In order to fulfil its duties, the College has put in place procedures to record concerns in an appropriate way. The purpose of this is twofold:

  1. To provide an enduring body of knowledge, given that elected Officers who have oversight of these areas of activity serve for short terms, usually three years
  2. To avoid a situation where there is an accumulating body of knowledge from different sources about an organisation or individual(s) which together might give rise to concern.

The record is very closely controlled and can only be accessed by a limited number of authorised individuals in the College at any one time. It is, however, reviewed at a high level on a regular basis to ensure that any areas of serious concern are not being overlooked.

Apart from the formal routes indicated above, it is very rare for the College to take any action in regard to this information. For the most part, the College will give advice and guidance on how a matter should be handled locally or through another organisation.
※
**To do:**
(a) Using the passage on recording concerns, answer each question:
(i) How long do the elected Officers who oversee these areas usually serve?
(ii) Who can access the record?
(iii) For the most part, what does the College do?
(b) Reproduce word for word the part of the passage on recording concerns starting with "1. To provide" and going on through "through another organisation.".
Answer from the passage on recording concerns and nothing else.

**Given material:**
※
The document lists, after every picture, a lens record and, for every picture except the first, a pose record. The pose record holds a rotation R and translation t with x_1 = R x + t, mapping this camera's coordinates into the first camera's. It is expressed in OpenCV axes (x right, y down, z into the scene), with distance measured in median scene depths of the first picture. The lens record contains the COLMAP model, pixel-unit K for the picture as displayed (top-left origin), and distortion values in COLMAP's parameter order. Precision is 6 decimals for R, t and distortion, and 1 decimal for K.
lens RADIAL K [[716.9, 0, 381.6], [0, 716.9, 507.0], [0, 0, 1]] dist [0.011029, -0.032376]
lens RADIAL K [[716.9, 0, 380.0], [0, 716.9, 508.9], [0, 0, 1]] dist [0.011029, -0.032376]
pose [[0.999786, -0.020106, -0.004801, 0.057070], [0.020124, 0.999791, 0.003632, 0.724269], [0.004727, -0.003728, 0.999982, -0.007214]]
※
**Answers for the tasks:**
(a)
(i) Usually three years.
(ii) A limited number of individuals in the College who are authorized to see it, at any one time.
(iii) It gives advice and guidance on how a matter should be handled locally or through another organization.

(b)
1. To provide an enduring body of knowledge, given that elected Officers who have oversight of these areas of activity serve for short terms, usually three years
  2. To avoid a situation where there is an accumulating body of knowledge from different sources about an organisation or individual(s) which together might give rise to concern.

The record is very closely controlled and can only be accessed by a limited number of authorised individuals in the College at any one time. It is, however, reviewed at a high level on a regular basis to ensure that any areas of serious concern are not being overlooked.

Apart from the formal routes indicated above, it is very rare for the College to take any action in regard to this information. For the most part, the College will give advice and guidance on how a matter should be handled locally or through another organisation.